## ASSIGNED TASK
The answer must consist of every line from the data that holds "lines".
***
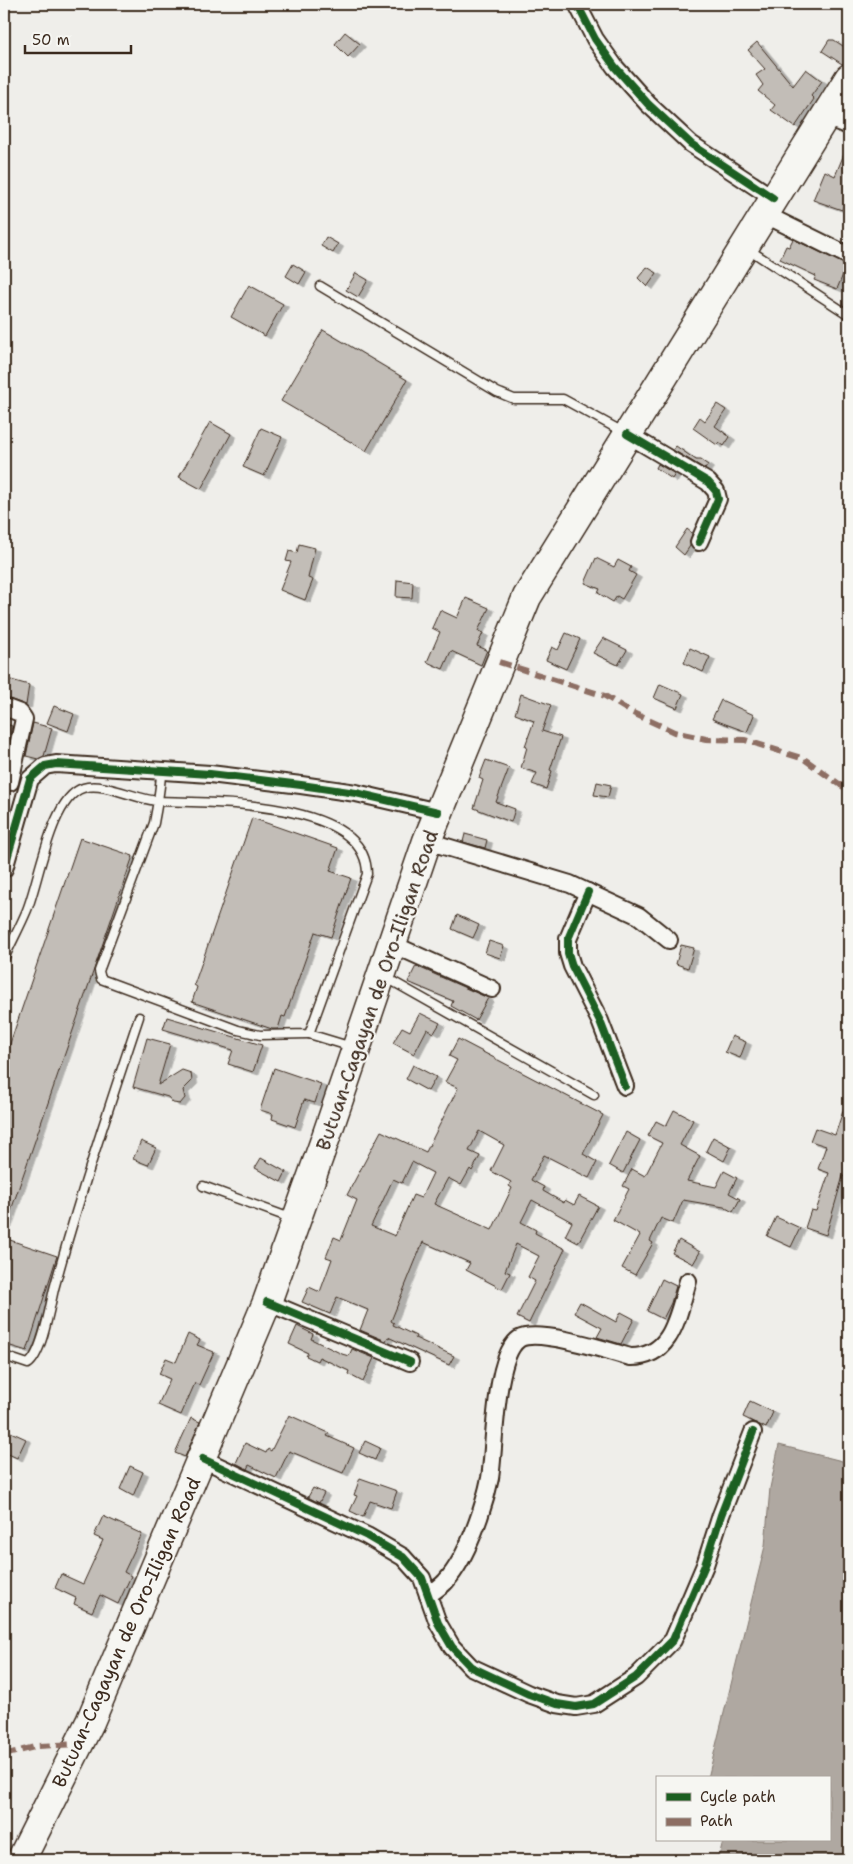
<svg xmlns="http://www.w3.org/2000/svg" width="853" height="1864" font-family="'Shantell Sans',sans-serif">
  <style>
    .water { fill: #afa8a1; stroke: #81766d }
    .building { fill: #c2bdb7; stroke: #3b2a1e; fill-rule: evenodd; filter: url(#shadow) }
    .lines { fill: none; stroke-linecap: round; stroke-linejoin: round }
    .lane-casing { stroke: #3b2a1e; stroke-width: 11 }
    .street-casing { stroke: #3b2a1e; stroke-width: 20 }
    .highway-casing { stroke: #3b2a1e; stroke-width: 31 }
    .lane { stroke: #f6f6f2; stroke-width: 8 }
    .street { stroke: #f6f6f2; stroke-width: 16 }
    .highway { stroke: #f6f6f2; stroke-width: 28 }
    .quiet { stroke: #8d6e63; stroke-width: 6; stroke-dasharray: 12 6; stroke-linecap: butt }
    .cycleway-casing { stroke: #f6f6f2; stroke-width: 11 }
    .cycleway { stroke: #1b5e20; stroke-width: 8 }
    .labels { text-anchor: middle; stroke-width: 4.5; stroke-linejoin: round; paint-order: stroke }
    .street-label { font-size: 19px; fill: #3b2a1e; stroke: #f6f6f2 }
  </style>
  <defs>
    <filter id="shadow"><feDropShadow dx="5.5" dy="3" stdDeviation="0" flood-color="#0004"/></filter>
  </defs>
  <rect width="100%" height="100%" fill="#efeeea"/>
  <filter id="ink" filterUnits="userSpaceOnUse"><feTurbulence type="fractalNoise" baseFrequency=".02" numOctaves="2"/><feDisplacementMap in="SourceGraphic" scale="10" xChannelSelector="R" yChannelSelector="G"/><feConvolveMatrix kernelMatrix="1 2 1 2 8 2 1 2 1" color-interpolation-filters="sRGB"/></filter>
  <g filter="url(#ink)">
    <polygon class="water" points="849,1442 849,1860 718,1860 723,1841 721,1840 829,1840 829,1778 708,1778 765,1546 770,1488 779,1445 846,1462"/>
    <g class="building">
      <polygon points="345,32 360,44 348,57 335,44"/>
      <polygon points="829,40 834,40 849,50 849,59 846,63 842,64 822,51"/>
      <polygon points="757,42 793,86 806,69 822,81 811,96 814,99 795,127 771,110 775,105 758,91 763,85 756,75 765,69 748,50"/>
      <polygon points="849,142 849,194 842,210 813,200 825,171 835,176"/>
      <polygon points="326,237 338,244 333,253 321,246"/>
      <polygon points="793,239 847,265 837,289 814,280 816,276 780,259 786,246 789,247"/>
      <polygon points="293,264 306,272 299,284 286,276"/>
      <polygon points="647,267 657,273 647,287 638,278"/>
      <polygon points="356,273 368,280 358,297 346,290"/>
      <polygon points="249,285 283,304 265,336 231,317"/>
      <polygon points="323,330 407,380 366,451 281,401"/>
      <polygon points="717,404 726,410 715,426 730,437 724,446 719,442 717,445 693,428 700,417 705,421"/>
      <polygon points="210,422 231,434 201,489 179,477"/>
      <polygon points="261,428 282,437 264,476 243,467"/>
      <polygon points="676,446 696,460 701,460 708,465 705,469 673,450"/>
      <polygon points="658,464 675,474 672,479 656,468"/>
      <polygon points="687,529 692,533 690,546 684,555 675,547"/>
      <polygon points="299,544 315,548 308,578 313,580 305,600 280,590 291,562 286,561 289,551 297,553"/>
      <polygon points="596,558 614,567 618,560 631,567 629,571 636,575 622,599 617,596 613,602 598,593 600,589 585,583"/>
      <polygon points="397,580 413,582 412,598 396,597"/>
      <polygon points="466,598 489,608 478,631 483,633 477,646 487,650 481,665 451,651 443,669 427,662 440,632 432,628 440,610 457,618"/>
      <polygon points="566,633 580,639 566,669 546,660 552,647 558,650"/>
      <polygon points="603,638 627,650 618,665 593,653"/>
      <polygon points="690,648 710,657 703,672 684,663"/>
      <polygon points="4,678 29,685 26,705 4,697"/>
      <polygon points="660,684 683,694 677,708 654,698"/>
      <polygon points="521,694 551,705 542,731 561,737 550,770 552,771 546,789 532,784 537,773 521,768 527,747 525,746 534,721 515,714"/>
      <polygon points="721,700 754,715 747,732 712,719"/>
      <polygon points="54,706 74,714 68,731 47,723"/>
      <polygon points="4,723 12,726 8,746 4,743"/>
      <polygon points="33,723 52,728 44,756 38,759 26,756"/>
      <polygon points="486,760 509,768 496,802 515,809 511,822 474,808 483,780 479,778"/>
      <polygon points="597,782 611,785 608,797 594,795"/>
      <polygon points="252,818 338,848 330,871 351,878 331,937 315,932 285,1017 282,1016 278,1029 272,1029 192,1002 197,987 194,985"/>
      <polygon points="465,834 487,840 485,848 463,842"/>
      <polygon points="80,838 133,856 6,1225 4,1225 4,1061"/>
      <polygon points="457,915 479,925 473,938 452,929"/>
      <polygon points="489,941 504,946 500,958 485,953"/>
      <polygon points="681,945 694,948 688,968 676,964"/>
      <polygon points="416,966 488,998 476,1020 451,1006 453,1001 408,982"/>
      <polygon points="420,1013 440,1023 434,1033 427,1029 414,1054 393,1043 402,1027 410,1031"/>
      <polygon points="167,1017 262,1045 253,1072 228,1064 233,1050 163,1029"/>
      <polygon points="732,1036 746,1042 740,1058 725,1052"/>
      <polygon points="147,1038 170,1044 158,1085 182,1070 191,1073 192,1081 183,1090 185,1098 180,1104 173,1103 168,1097 133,1087"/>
      <path d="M 458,1039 L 603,1115 L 583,1154 L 597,1162 L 589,1178 L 544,1155 L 531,1180 L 544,1187 L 543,1191 L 564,1203 L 565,1200 L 574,1205 L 579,1196 L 598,1206 L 578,1243 L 565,1236 L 572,1222 L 532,1200 L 521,1222 L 536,1230 L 535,1233 L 565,1249 L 529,1323 L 517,1317 L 535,1281 L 528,1277 L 539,1256 L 516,1244 L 505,1271 L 510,1273 L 502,1289 L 466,1270 L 470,1263 L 423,1242 L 391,1321 L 394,1323 L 393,1325 L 416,1336 L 415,1338 L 454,1356 L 449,1365 L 388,1337 L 386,1341 L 360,1330 L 368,1310 L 337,1297 L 330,1314 L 302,1302 L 309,1287 L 320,1292 L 332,1259 L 326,1257 L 334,1237 L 341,1240 L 357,1200 L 347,1195 L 381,1131 L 426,1152 L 458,1088 L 445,1082 L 457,1060 L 449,1056 ZM 479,1131 L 504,1145 L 491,1171 L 511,1182 L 509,1186 L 512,1188 L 492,1230 L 434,1204 L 448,1178 L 461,1185 L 470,1169 L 472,1171 L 480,1156 L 469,1151 ZM 412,1162 L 433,1173 L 421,1198 L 413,1195 L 395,1236 L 371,1226 L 393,1179 L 402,1183 Z"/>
      <polygon points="413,1065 436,1077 428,1091 406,1079"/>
      <polygon points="274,1068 321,1084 315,1103 304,1100 295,1127 272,1119 273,1114 260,1110"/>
      <polygon points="847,1099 849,1099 849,1178 843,1176 826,1235 805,1228 811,1210 816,1211 829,1173 818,1169 826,1146 810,1141 815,1128 835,1135"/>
      <polygon points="674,1110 693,1120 680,1145 700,1156 687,1181 716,1187 724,1171 737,1178 729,1193 740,1199 733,1212 724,1207 683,1200 673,1223 661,1218 650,1241 653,1243 635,1275 622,1268 640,1235 613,1220 629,1189 623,1186 632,1169 645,1176 662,1143 648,1136 656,1121 666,1126"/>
      <polygon points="626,1132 640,1140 623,1173 609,1165"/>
      <polygon points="713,1137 731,1147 724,1161 706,1151"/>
      <polygon points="141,1141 156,1148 148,1165 133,1159"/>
      <polygon points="261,1158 286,1172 281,1182 255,1168"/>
      <polygon points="776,1217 800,1228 791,1247 767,1236"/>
      <polygon points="4,1238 57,1256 27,1351 4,1344"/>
      <polygon points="679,1240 700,1252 693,1264 672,1253"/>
      <polygon points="662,1279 676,1286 671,1303 663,1319 647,1311"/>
      <polygon points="580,1302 616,1322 621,1312 634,1319 621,1344 597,1337 602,1328 574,1313"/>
      <polygon points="297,1326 313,1334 311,1339 342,1354 349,1356 352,1349 374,1358 363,1382 348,1374 349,1371 319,1357 317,1361 306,1356 308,1353 289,1344"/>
      <polygon points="188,1334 200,1340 197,1345 214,1352 199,1385 195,1383 181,1415 158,1405 170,1379 159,1374 166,1358 176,1362"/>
      <polygon points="750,1401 773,1412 766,1428 743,1417"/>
      <polygon points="289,1415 329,1433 327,1436 354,1448 343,1473 289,1451 276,1478 249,1465 247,1469 236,1463 245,1443 266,1453 268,1449 271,1451"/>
      <polygon points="191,1418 200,1422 185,1457 175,1453"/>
      <polygon points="4,1429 26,1439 17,1458 4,1452"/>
      <polygon points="365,1441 380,1448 375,1460 359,1453"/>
      <polygon points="130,1466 143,1472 133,1496 120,1489"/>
      <polygon points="360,1478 397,1491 391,1508 370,1501 363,1517 350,1511 357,1496 354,1495"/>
      <polygon points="313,1488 324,1493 319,1503 308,1497"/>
      <polygon points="103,1516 142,1534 124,1572 131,1576 118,1604 100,1595 92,1612 74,1604 76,1598 55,1588 61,1574 83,1584 103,1540 94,1536"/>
    </g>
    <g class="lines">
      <defs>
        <g id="lane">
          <polyline points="748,249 849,315"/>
          <polyline points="320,286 497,392 514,399 563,399 625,433"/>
          <path d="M 4,959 C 11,943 20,927 27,910 C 39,881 51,798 83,788 C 103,781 137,800 158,801 C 209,803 367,799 367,874 L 309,1034 L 260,1035 L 238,1030 L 101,979 L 99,971 L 154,823 C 157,805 161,789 161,771"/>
          <polyline points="385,977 594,1095"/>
          <polyline points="309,1034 352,1047"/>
          <polyline points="203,1186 293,1219"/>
          <path d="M 4,1356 L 28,1364 C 42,1355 50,1306 54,1289 C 79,1197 109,1107 139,1017"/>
        </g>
        <g id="street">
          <polyline points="577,4 595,39 615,67 648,104 691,144 773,198"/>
          <polyline points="825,117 849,126"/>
          <polyline points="764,214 849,256"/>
          <polyline points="627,434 708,482 716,491 718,499 699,542"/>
          <polyline points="4,707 20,713 24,719 10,782"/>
          <polyline points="427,841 570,884 639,916 669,940"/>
          <polyline points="4,869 30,779 45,766 56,764 210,774 301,785 356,793 438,812"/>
          <polyline points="588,892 568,939 568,953 572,966 600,1021 625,1086"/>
          <polyline points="392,944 492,989"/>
          <polyline points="267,1302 410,1362"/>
          <polyline points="203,1459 367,1536 403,1557 422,1578 438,1623 452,1647 471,1667 529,1694 557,1704 576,1707 594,1704 636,1677 673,1640 705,1565 721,1515 753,1432"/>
          <path d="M 428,1595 C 434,1591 441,1587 446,1581 C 467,1558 484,1508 490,1478 C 495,1448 494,1356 519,1339 C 537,1328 609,1351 630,1357 C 673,1358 678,1313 688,1281"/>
        </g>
        <polyline id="highway" points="21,1860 90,1722 267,1302 326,1137 427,841 527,597 849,78"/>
      </defs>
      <use href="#lane" class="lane-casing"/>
      <use href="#street" class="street-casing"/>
      <use href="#highway" class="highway-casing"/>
      <use href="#lane" class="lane"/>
      <use href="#street" class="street"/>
      <use href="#highway" class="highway"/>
      <g class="quiet">
        <polyline points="499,662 605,696 631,712 674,732 706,739 745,740 804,759 849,791"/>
        <polyline points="4,1755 38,1746 79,1744"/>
      </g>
      <defs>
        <g id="cycleway">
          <polyline points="577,4 595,39 615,67 648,104 691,144 773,198"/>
          <polyline points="627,434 708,482 716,491 718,499 699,542"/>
          <polyline points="4,869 30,779 45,766 56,764 210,774 301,785 356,793 438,812"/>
          <polyline points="588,892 568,939 568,953 572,966 600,1021 625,1086"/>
          <polyline points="267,1302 410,1362"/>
          <polyline points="203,1459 367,1536 403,1557 422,1578 438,1623 452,1647 471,1667 529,1694 557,1704 576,1707 594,1704 636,1677 673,1640 705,1565 721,1515 753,1432"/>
        </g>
      </defs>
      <use href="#cycleway" class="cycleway-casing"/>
      <use href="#cycleway" class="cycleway"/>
    </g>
  </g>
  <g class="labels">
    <g class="street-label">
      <text transform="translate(377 990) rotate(-71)" y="7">Butuan-Cagayan de Oro-Iligan Road</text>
      <text transform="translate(126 1632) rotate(-66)" y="7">Butuan-Cagayan de Oro-Iligan Road</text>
    </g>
  </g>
  <rect width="853" height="1864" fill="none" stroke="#f6f6f2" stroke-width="20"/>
  <rect x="10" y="10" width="833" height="1844" fill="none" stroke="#3b2a1e" stroke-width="2" filter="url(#ink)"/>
  <rect x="656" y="1776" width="175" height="65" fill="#f6f6f2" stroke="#aba49d"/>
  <rect x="666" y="1793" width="25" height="8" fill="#1b5e20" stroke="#aba49d"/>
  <text x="700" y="1802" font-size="15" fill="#3b2a1e">Cycle path</text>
  <rect x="666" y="1818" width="25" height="8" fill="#8d6e63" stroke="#aba49d"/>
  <text x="700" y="1826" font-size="15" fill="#3b2a1e">Path</text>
  <path d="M25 45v8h106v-8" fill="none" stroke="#3b2a1e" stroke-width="2.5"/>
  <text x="32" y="45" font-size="15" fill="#3b2a1e" stroke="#f6f6f2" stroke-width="4" paint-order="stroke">50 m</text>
</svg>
***
## FINAL ANSWER
    .lines { fill: none; stroke-linecap: round; stroke-linejoin: round }
    <g class="lines">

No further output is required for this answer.